A diferencia de los animales, somos conscientes de nuestra propia mortalidad y esto puede cambiar nuestra vida si nos tomamos en serio (en) nuestra condición mortal, es decir,  a no ser que eludamos la cuestión y nos entreguemos a la satisfacción constante de necesidades básicas (ese Carpe diem con el que cualquier «sus scrofa doméstica» estaría de acuerdo) o diluyamos la pregunta que nos interpela personalmente en las colectividades que hoy tanta fuerza toman para hacer del individuo y su responsabilidad sobre sí mismo tan sólo pura inercia. 

 Lo central del asunto es que la muerte es ineludiblemente individual, de modo que nadie debe autoproclamarse experto en la materia como para tratar de dictaminar cómo afrontarla.
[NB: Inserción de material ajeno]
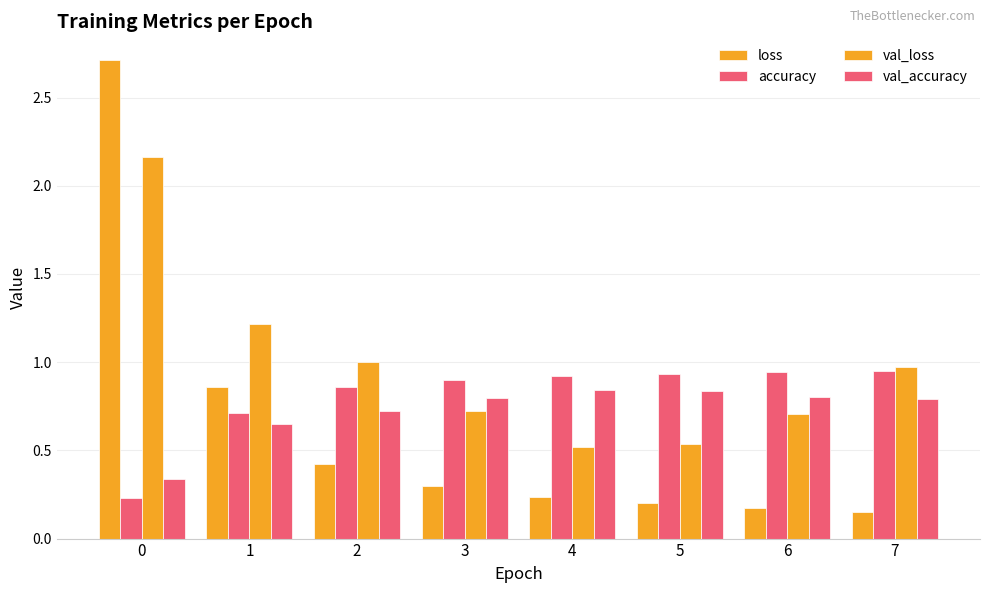

Which has a higher value, 4 or 6?

4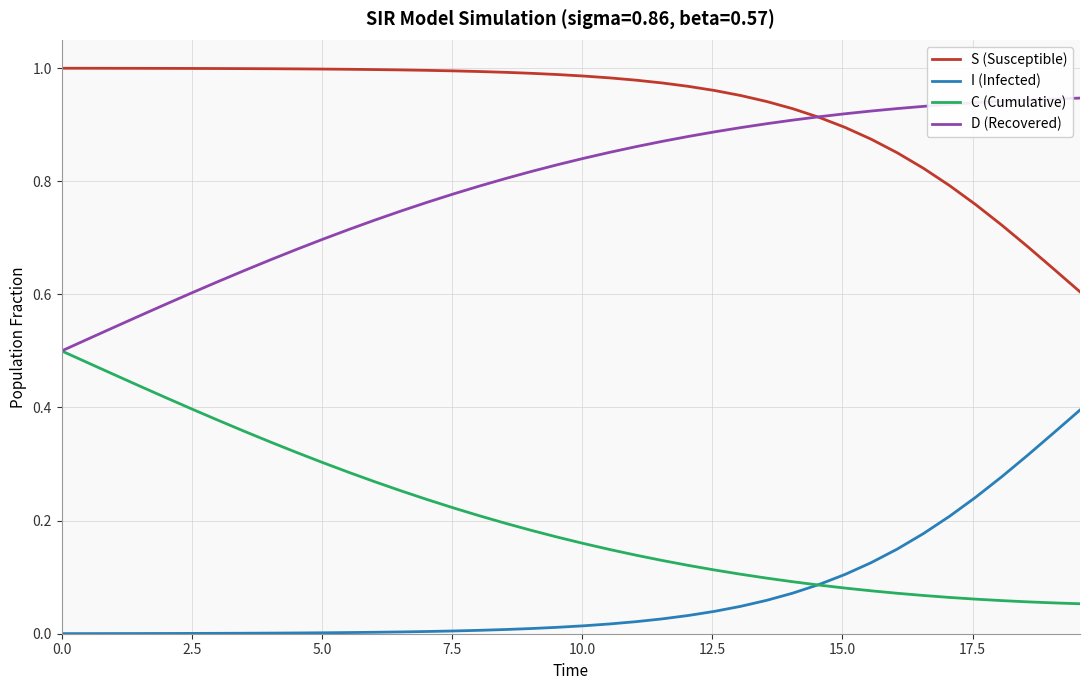

Rank the series by their maximum value, from highest to lowest.

S (Susceptible), D (Recovered), C (Cumulative), I (Infected)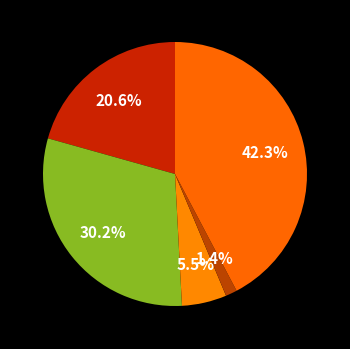

Rank the categories by value from highest to lowest.

Robbery, Aggravated Battery, Aggravated Assault, Criminal Sexual Assault, Homicide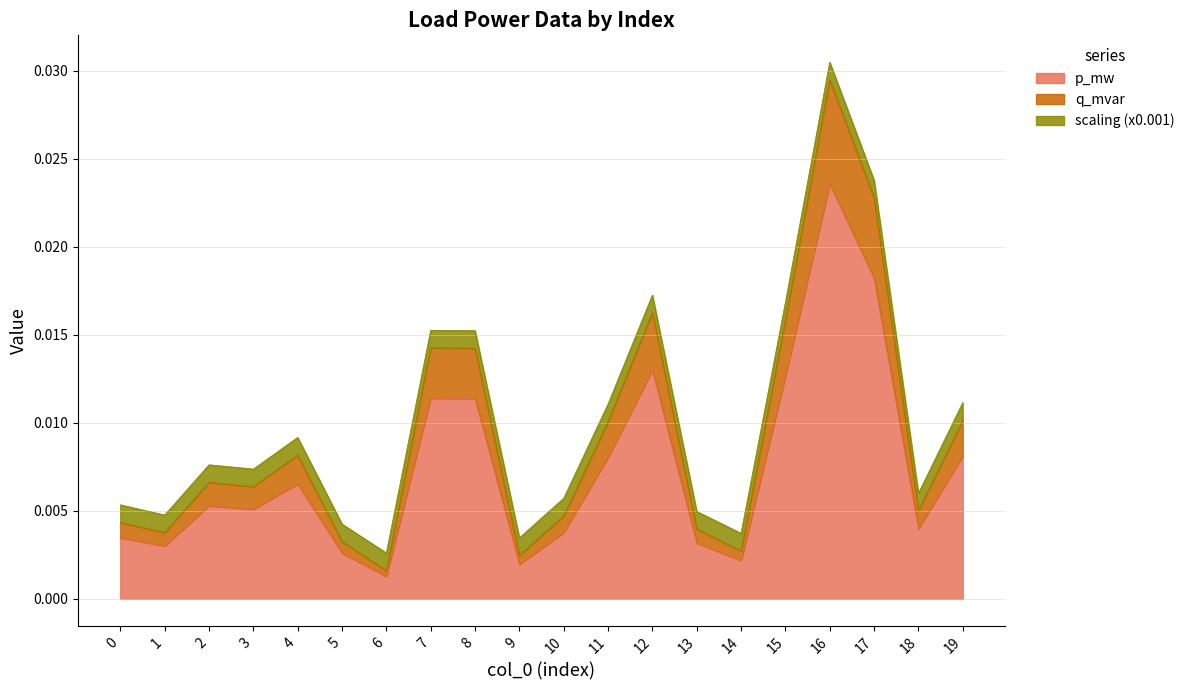

At which category is the sum across all series the highest?

16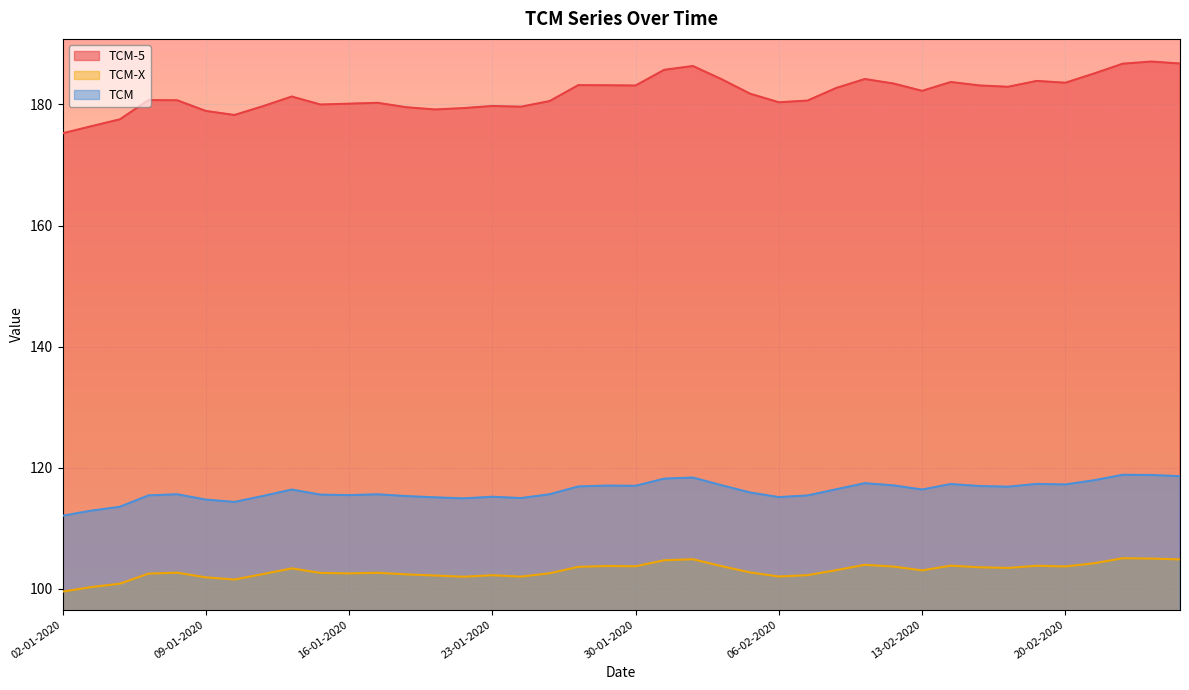

Which label corresponds to the smallest value in the chart?

02-01-2020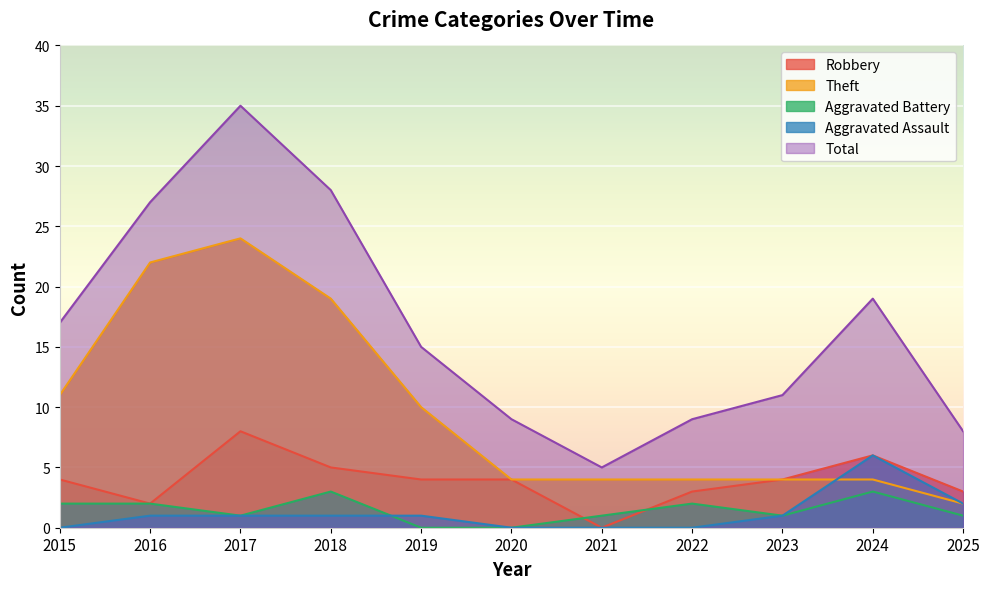

At which label does Aggravated Assault first exceed 1?

2024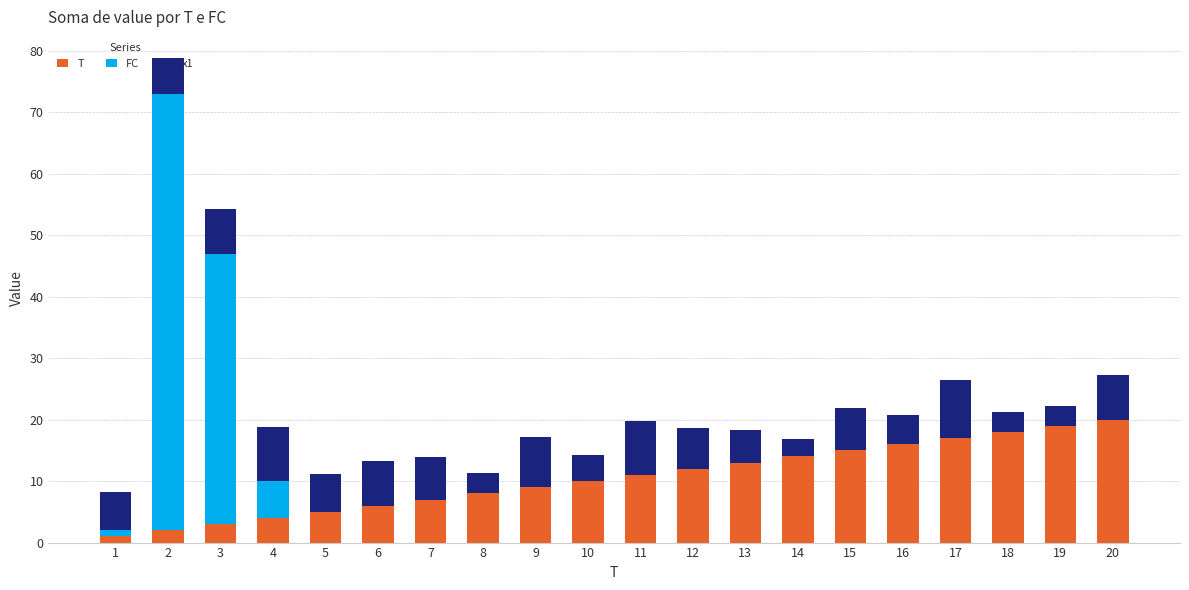

The value of T at 13 is 19.1. True or false?

False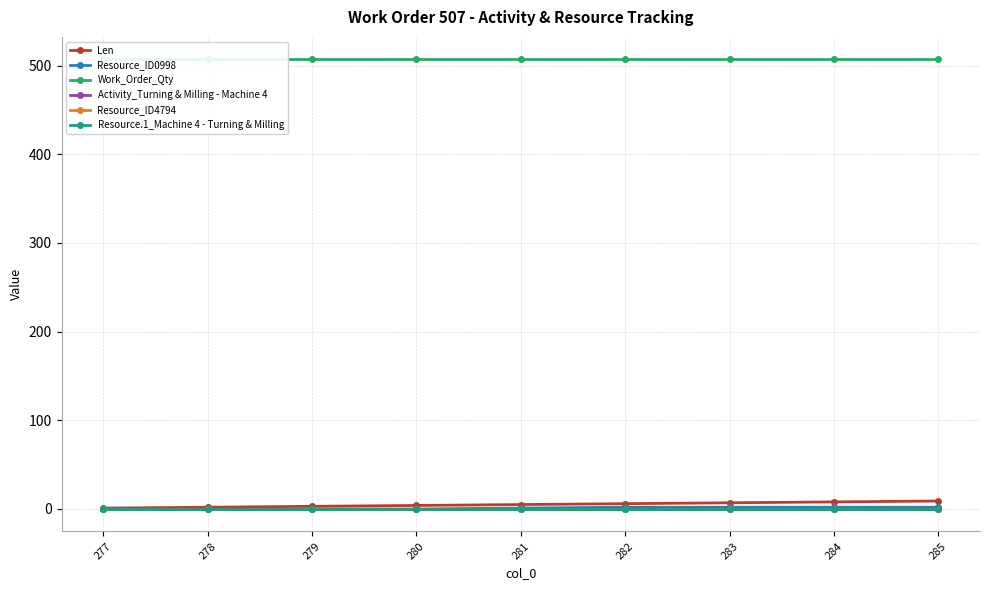

Reading left to right, what are all the values shown in this chart?

Len: 277=1	278=2	279=3	280=4	281=5	282=6	283=7	284=8	285=9
Resource_ID0998: 277=0	278=0	279=0	280=0	281=1	282=2	283=2	284=2	285=2
Work_Order_Qty: 277=507	278=507	279=507	280=507	281=507	282=507	283=507	284=507	285=507
Activity_Turning & Milling - Machine 4: 277=0	278=0	279=0	280=0	281=0	282=0	283=0	284=0	285=0
Resource_ID4794: 277=0	278=0	279=0	280=0	281=0	282=0	283=0	284=0	285=0
Resource.1_Machine 4 - Turning & Milling: 277=0	278=0	279=0	280=0	281=0	282=0	283=0	284=0	285=0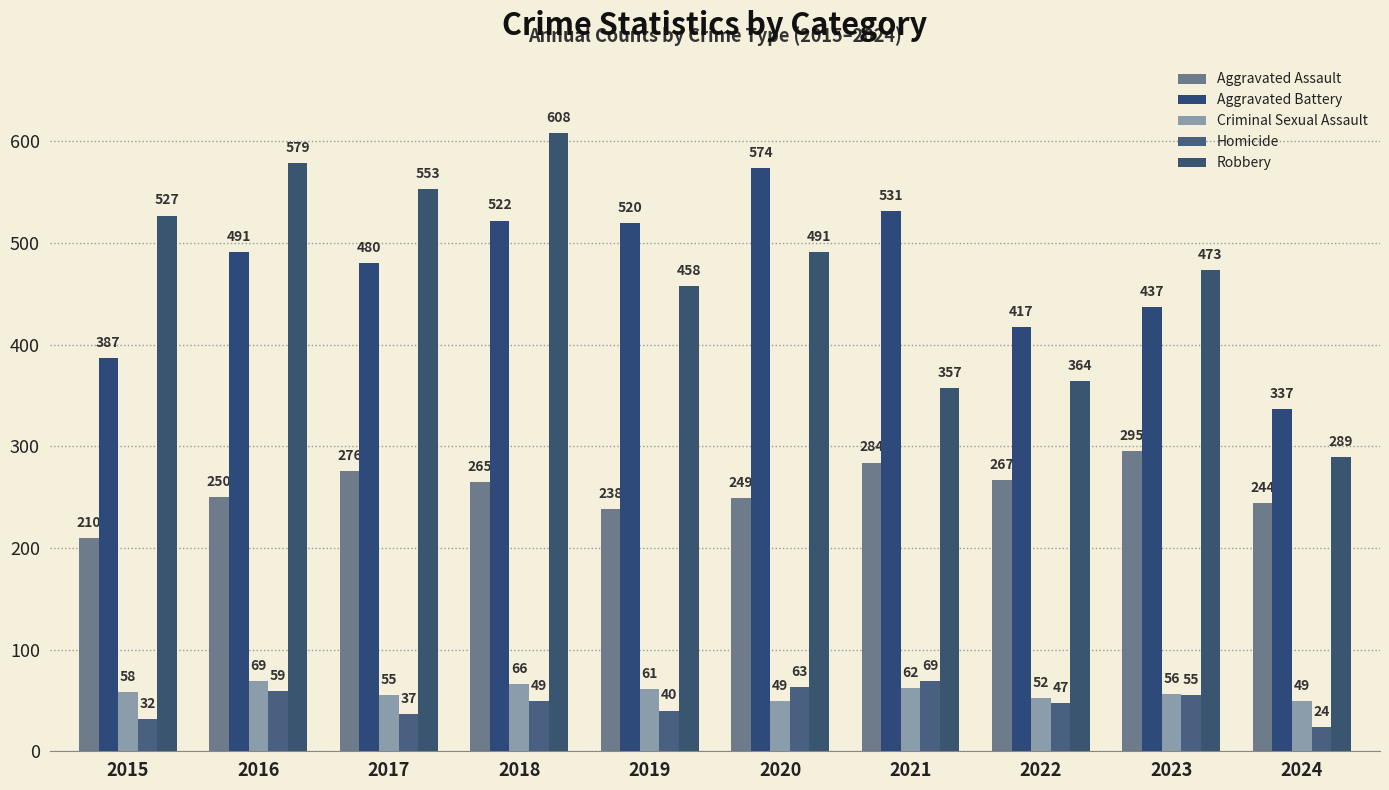

How many bars are there in each group?

5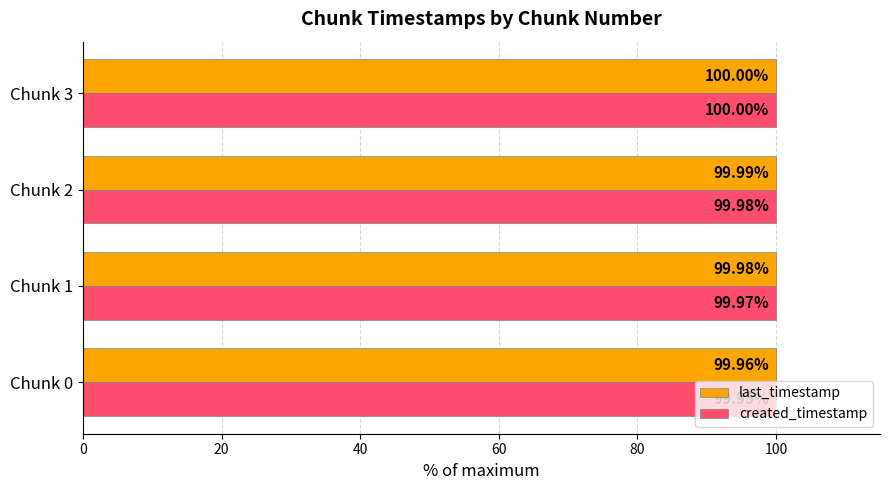

What is the maximum value shown in the chart?

100.0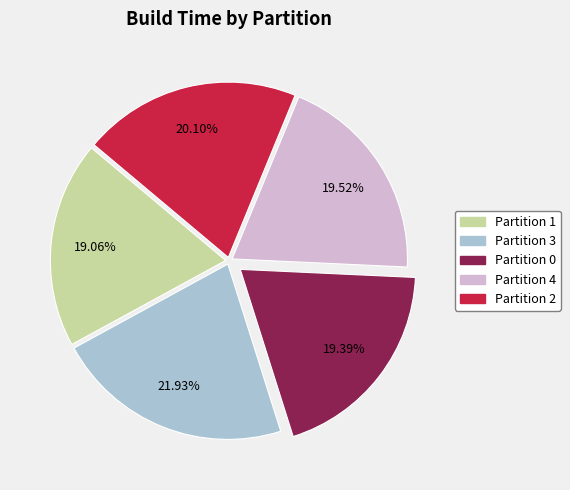

Combined, what portion of the pie is Partition 2 and Partition 3?

42.0%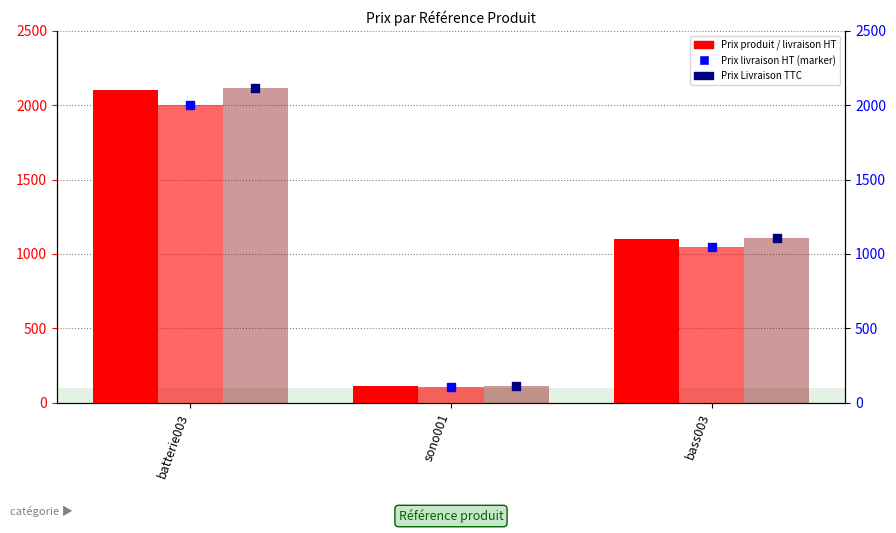

Which series contains the highest Y value?

Prix Livraison TTC (bar)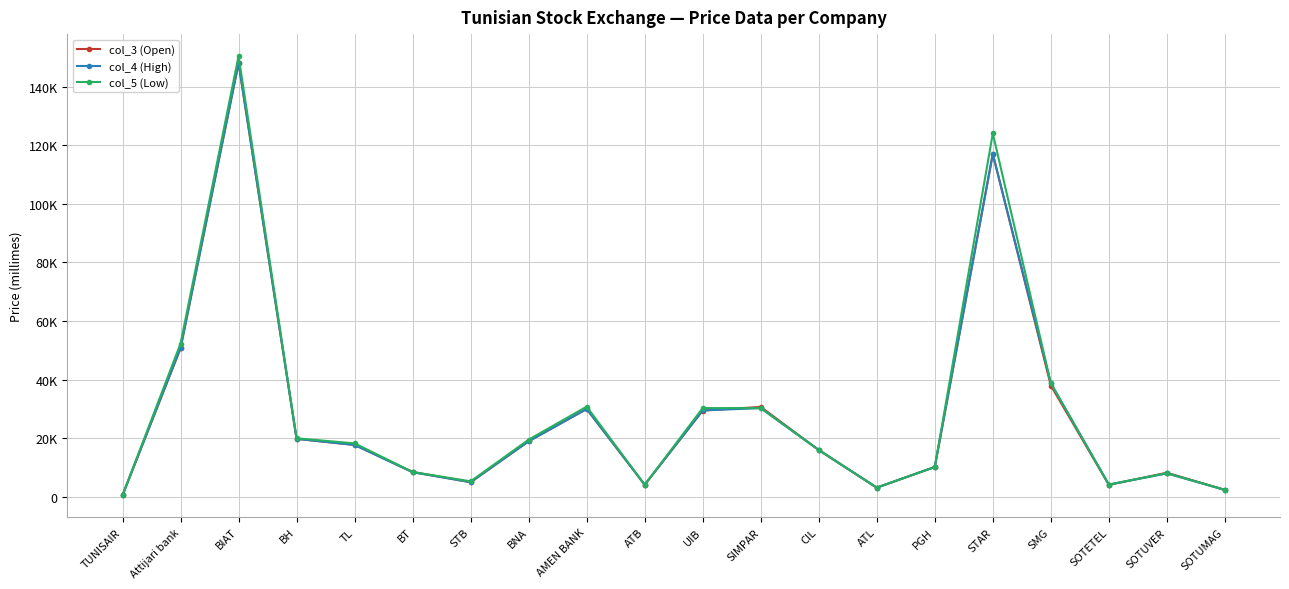

Between which two adjacent categories do col_5 (Low) and col_4 (High) first intersect?

AMEN BANK and ATB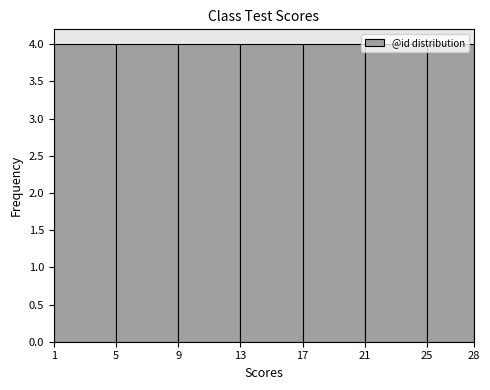

Reading left to right, list every bar in this chart as the range it spans on the x-axis followed by its height. The values are not printed on the chart, so give them approximately, as read against the axis.

1 to 5: 4
5 to 9: 4
9 to 13: 4
13 to 17: 4
17 to 21: 4
21 to 25: 4
25 to 28: 4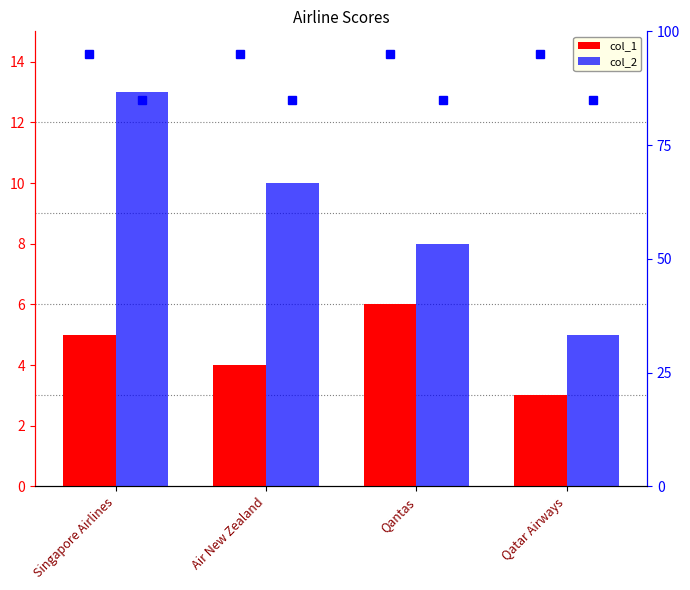

At which label is col_1 closest to 4?

Air New Zealand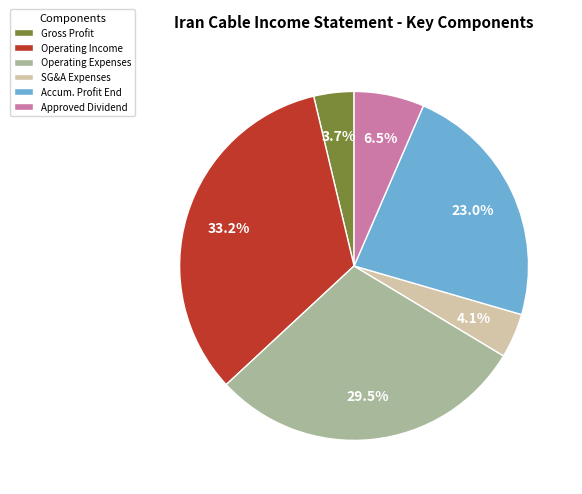

Between Approved Dividend and Operating Expenses, which is larger?

Operating Expenses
Siglos atrás, San Agustín vió la necesidad de que todo hombre hiciera un ejercicio de introspección, no sin tormento o tribulación, para hallar en nuestros fueros internos los fundamentos de nuestra existencia con que dotarla de plenitud, lo que ningún psicólogo hoy en día sería capaz.

Esta meditación a la que San Agustín invita es una necesidad humana y sólo su planteamiento dice mucho ya sobre la configuración del sentido. Desde el momento que usted reacciona ante la cuestión de la muerte (propia o la de un ser querido) con sufrimiento, rabia o nostalgia, usted está manifestando una cualidad propiamente humana: la trascendencia. Por eso resulta forzado, indigno y una perversión literalmente increíble, presumir de poseer una actitud laica o materialista, ajena al componente religioso, respecto a la muerte. ¿Quiere usted una versión atea y laica de la muerte? Vaya a una sala de autopsias y ahí la tendrá: cuerpos diseccionados por la causa científica.

Por el contrario, toda motivación, conmemoración o preocupación en torno al misterio de la muerte, como ejemplo de un misterio aún mayor, que es la realidad y la experiencia de la verdad humana, indican la trascendencia que nos es propia como expresión de nuestro ser y que las religiones sí aceptan, custodian y veneran.

Por ello, son absurdas esas puestas en escena llamadas funerales laicos, que también parecen estar de moda y esa solemnidad entre quienes dicen ser filosóficamente materialistas, porque o su solemnidad es ficticia o su materialismo les viene grande, pero aún más indignantes son las propuestas de ciertos políticos que tratan de expulsar a sacerdotes de sitios como los hospitales donde los enfermos, especialmente los terminales, necesitan ese toque de profundidad humana que la trascendencia brinda en el momento más crucial, la muerte propia.

¿Qué maléfica ideología es capaz de querer gestionar la existencia de cada persona hasta el punto de parecer indicar a cada uno cómo debe morir para morir bien, científica y democráticamente? Pues la única capaz de colectivizar los trasfondos más puros del ser humano para reducirlo a ser una pieza prescindible de un engranaje mayor que posee toda la importancia, toda ideología ligada al marxismo y derivados. 

En resumen, no hace falta profesar un credo específico para comprender la trascendencia de la que nos habla la religión; basta con no tomarse la vida (la propia y la del otro) de una manera frívola tal y como hacen los discursos de los métodos de manuales, los pensamientos estereotipados y los circos del laicismo y el materialismo marxista, y, frente a esto, orientar nuestro pensamiento hacia la profundidad del ser y su misterio, cuya máxima expresión es nuestra propia vida.